Si on se base sur ces estimations, on peut donc extrapoler la température en tout point du manteau,à partir des points d'ancrage. En remontant depuis 5 150 km (5 000K = 4 700°C) dans le noyau liquide, et en descendant depuis 670 km (1.600°C) dans le manteau, on peut alors estimer la température à la limite manteau-noyau (2.900 km).

On arrive ainsi aux valeurs suivants :

  • côté manteau : 1 600 + ( 2 900 - 670 ) x 0,3 soit 2 200 °C
  • côté noyau : 4 700 - ( 5 150 - 2 900 ) x 0,55 soit 3 450 °C

Ainsi, le gradient de 0,7°C/km est trop éloigné d'un gradient adiabatique caractéristique de fluides convectifs. Car si on prend ce gradient adiabatique, on arrive à une température de 3 100°C à 2.900 km de profondeur, soit plus de 900°C de différence côté manteau et plus de 300°C de différence côté noyau.

Quoi qu'on fasse, il faut donc affecter plus de 1.200°C à des sauts de température. Envisager des "sauts" de température dans certaines parties du géotherme est une nécessité.

Un saut de température nécessaire

A-t-on des arguments nous permettant de localiser un saut de température ailleurs qu'à la limite noyau-manteau ?

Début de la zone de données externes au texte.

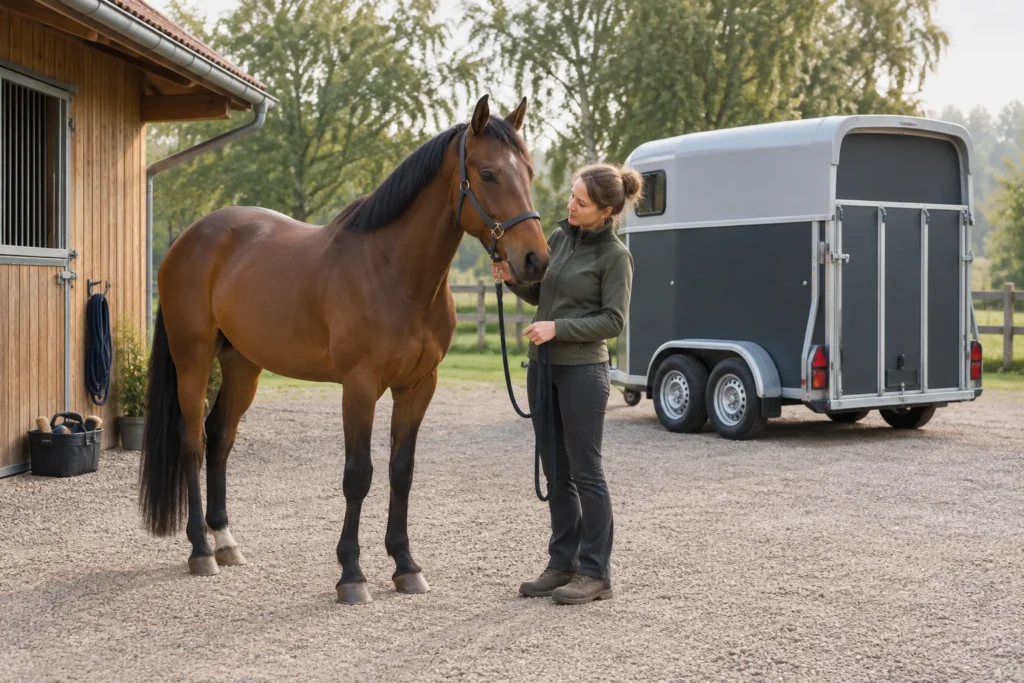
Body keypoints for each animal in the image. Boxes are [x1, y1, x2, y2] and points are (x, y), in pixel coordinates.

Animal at [138, 95, 551, 605]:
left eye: (529, 172)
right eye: (489, 173)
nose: (535, 261)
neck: (393, 272)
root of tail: (187, 239)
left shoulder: (419, 386)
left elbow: (401, 470)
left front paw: (405, 565)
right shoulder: (359, 386)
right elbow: (358, 475)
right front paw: (351, 574)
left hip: (242, 366)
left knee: (220, 436)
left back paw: (226, 541)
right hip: (192, 359)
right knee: (192, 441)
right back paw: (200, 550)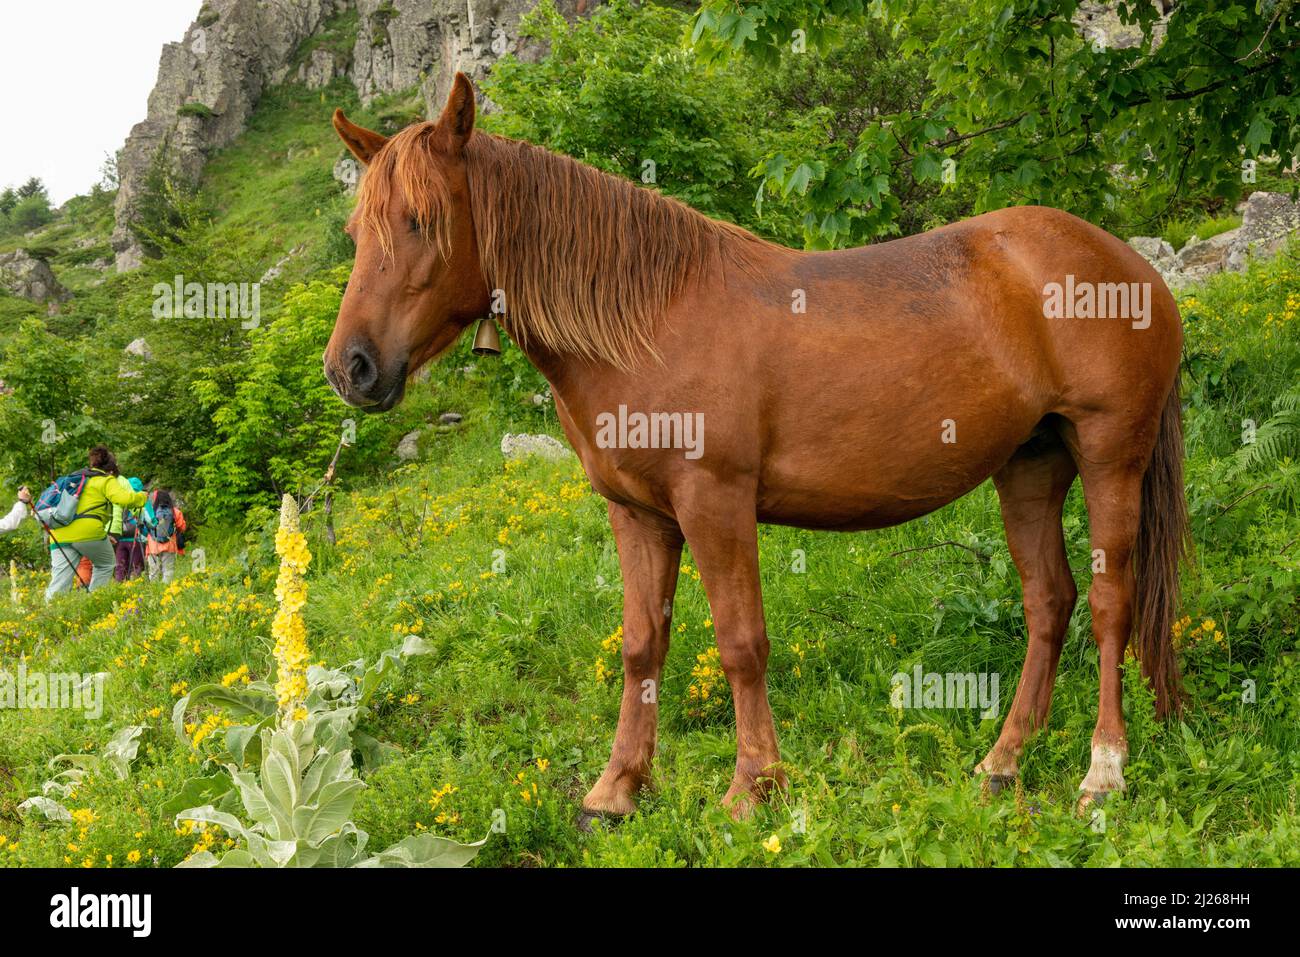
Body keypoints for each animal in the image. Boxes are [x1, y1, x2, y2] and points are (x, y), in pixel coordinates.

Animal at [322, 74, 1190, 821]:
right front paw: (616, 789)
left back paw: (1102, 770)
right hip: (1031, 465)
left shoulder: (716, 503)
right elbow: (641, 646)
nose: (350, 367)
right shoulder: (638, 515)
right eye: (357, 231)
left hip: (1109, 453)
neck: (650, 319)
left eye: (422, 220)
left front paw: (753, 786)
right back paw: (1003, 759)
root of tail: (1126, 264)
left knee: (1109, 603)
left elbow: (741, 644)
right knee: (1049, 600)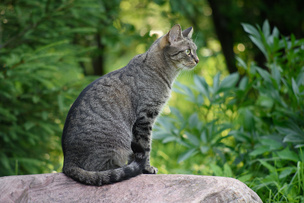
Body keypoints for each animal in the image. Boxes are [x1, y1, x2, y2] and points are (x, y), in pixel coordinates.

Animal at [61, 24, 200, 186]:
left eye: (195, 50)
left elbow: (139, 150)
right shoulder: (145, 117)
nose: (197, 60)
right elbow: (146, 146)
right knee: (102, 171)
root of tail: (67, 162)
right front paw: (146, 168)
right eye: (188, 51)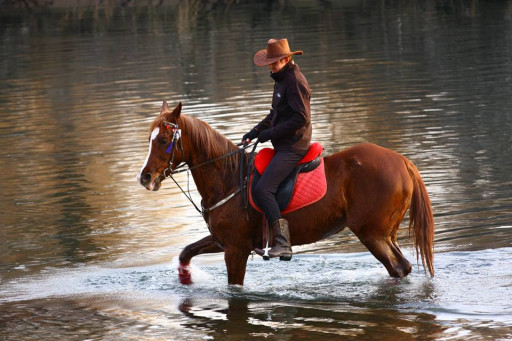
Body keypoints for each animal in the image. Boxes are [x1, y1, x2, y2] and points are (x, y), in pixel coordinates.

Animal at [138, 102, 434, 286]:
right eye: (149, 140)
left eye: (163, 141)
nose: (145, 177)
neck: (229, 178)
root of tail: (402, 161)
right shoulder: (223, 241)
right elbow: (186, 252)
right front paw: (185, 280)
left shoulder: (235, 249)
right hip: (383, 233)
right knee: (401, 269)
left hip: (371, 233)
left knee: (398, 268)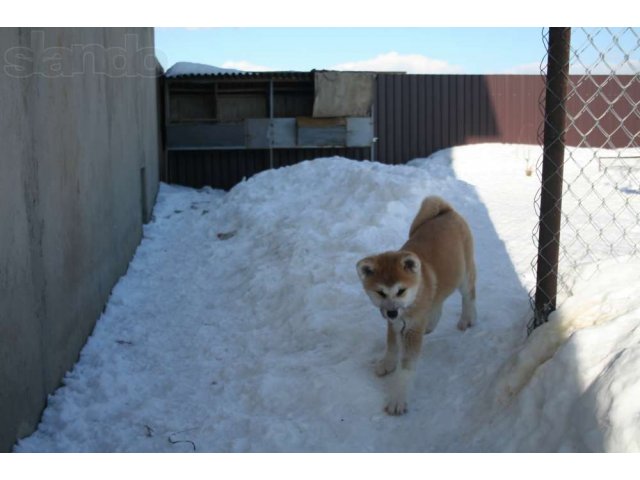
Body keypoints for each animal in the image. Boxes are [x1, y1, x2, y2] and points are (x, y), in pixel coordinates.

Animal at [356, 194, 476, 412]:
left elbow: (405, 368)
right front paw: (387, 363)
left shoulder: (412, 330)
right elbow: (391, 345)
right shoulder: (394, 324)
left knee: (469, 295)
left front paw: (397, 398)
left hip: (464, 274)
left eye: (401, 291)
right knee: (438, 301)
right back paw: (431, 323)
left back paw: (467, 318)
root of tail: (447, 210)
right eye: (380, 292)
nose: (392, 312)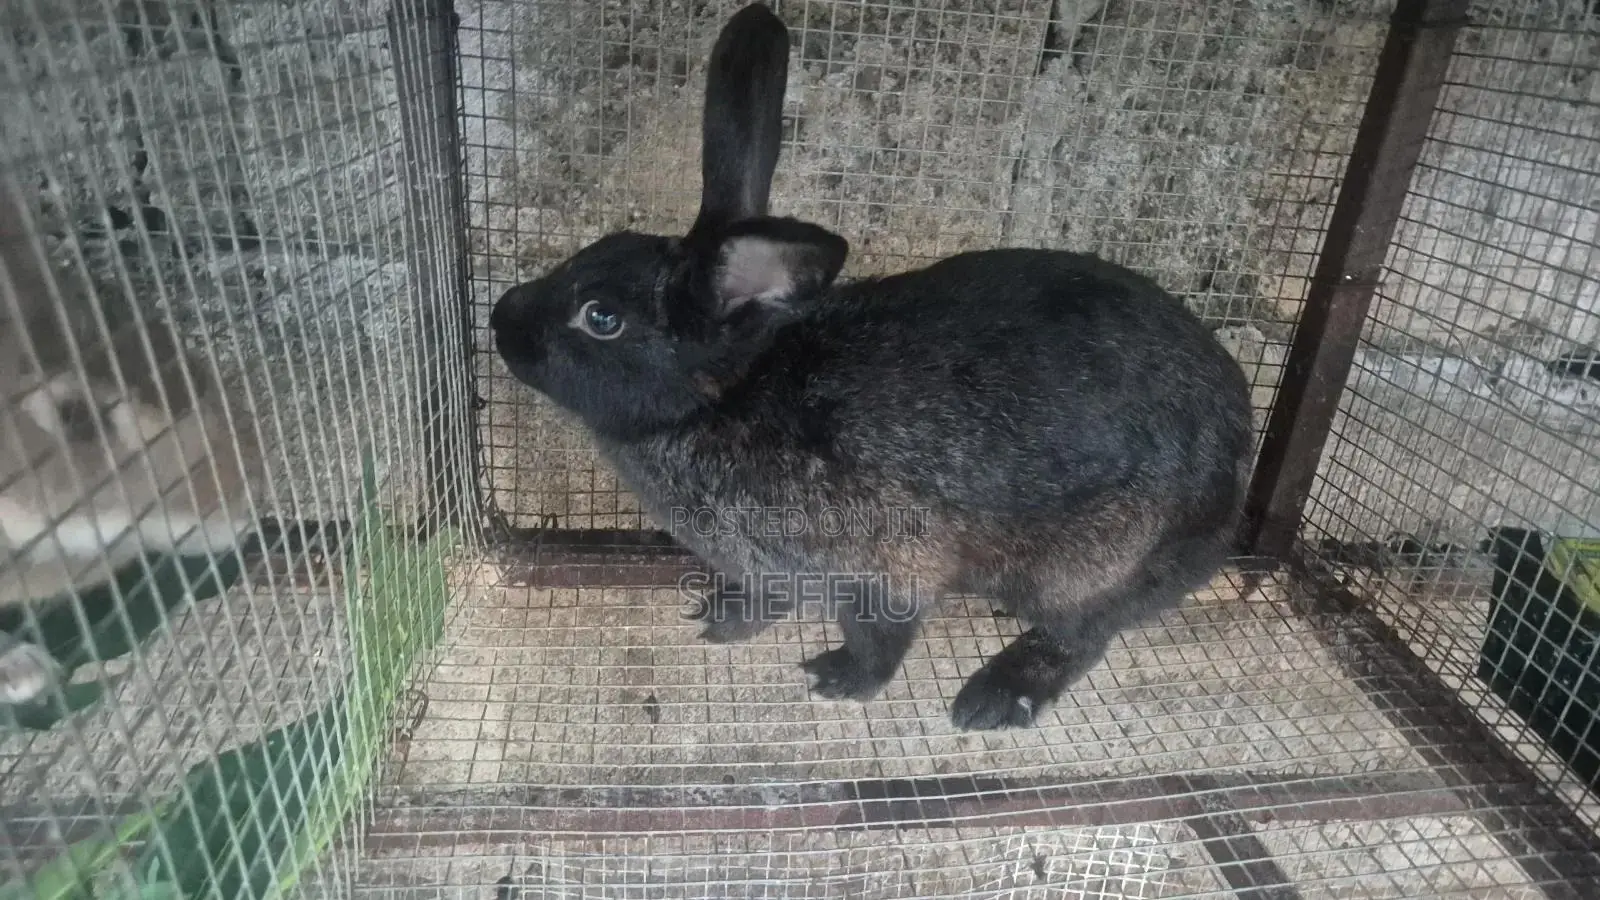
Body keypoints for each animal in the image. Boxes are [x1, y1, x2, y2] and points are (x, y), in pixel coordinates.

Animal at [488, 2, 1255, 730]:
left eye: (600, 318)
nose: (501, 318)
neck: (726, 397)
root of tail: (1231, 494)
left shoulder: (883, 569)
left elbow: (878, 640)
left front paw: (838, 681)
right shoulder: (773, 569)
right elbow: (763, 601)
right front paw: (719, 619)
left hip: (1083, 570)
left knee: (1082, 635)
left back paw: (993, 697)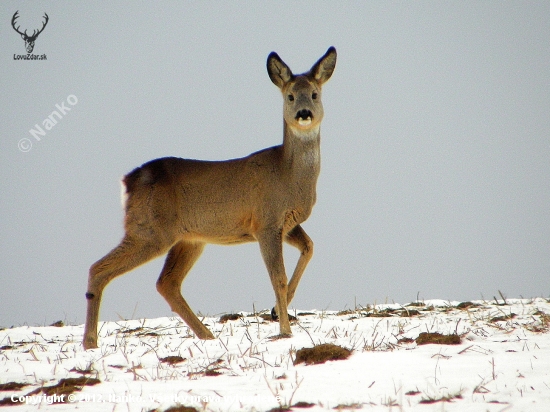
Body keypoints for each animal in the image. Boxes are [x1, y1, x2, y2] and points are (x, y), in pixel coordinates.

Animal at [84, 46, 338, 350]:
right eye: (289, 96)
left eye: (314, 94)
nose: (303, 113)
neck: (289, 176)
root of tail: (129, 181)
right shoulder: (265, 221)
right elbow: (278, 277)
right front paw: (285, 330)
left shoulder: (285, 223)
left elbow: (309, 247)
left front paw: (278, 310)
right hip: (150, 230)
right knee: (98, 269)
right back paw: (90, 342)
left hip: (188, 239)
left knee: (166, 283)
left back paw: (207, 335)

Le seul autre candidat serait la transition des 670 km elle-même. Mais vu les propriétés des deux limites, il semble clair que la limite noyau-manteau (2.900 km) est au moins aussi importante que la limite des 670 km, donc au moins une partie de cet écart de température est, selon toute vraisemblance, absorbé à 2.900 km. Il semble donc difficile d'imaginer une limite noyau-manteau sans saut important de température.

Pédagogiquement, il est plus simple d'affecter la totalité du saut de température à la discontinuité des 2.900 km (discontinuité de Gutenberg). Scientifiquement, il est très probable que le saut ait une ampleur moindre, mais il semble exclu qu'il n'y ait aucun saut de température.


Notez enfin que de façon très indirecte, l'importante activité géologique de la couche D" (limite noyau-manteau) plaide plutôt pour un gradient géothermique élevé que pour un calme adiabatique..

Bibliographie

Poirier, J.-P. Les profondeurs de la terre, Masson, Coll. Cahiers des Sciences de l'Univers, 1997. Chapitre 4 pages 76 et suivantes. ISBN-13: 978-2225852237.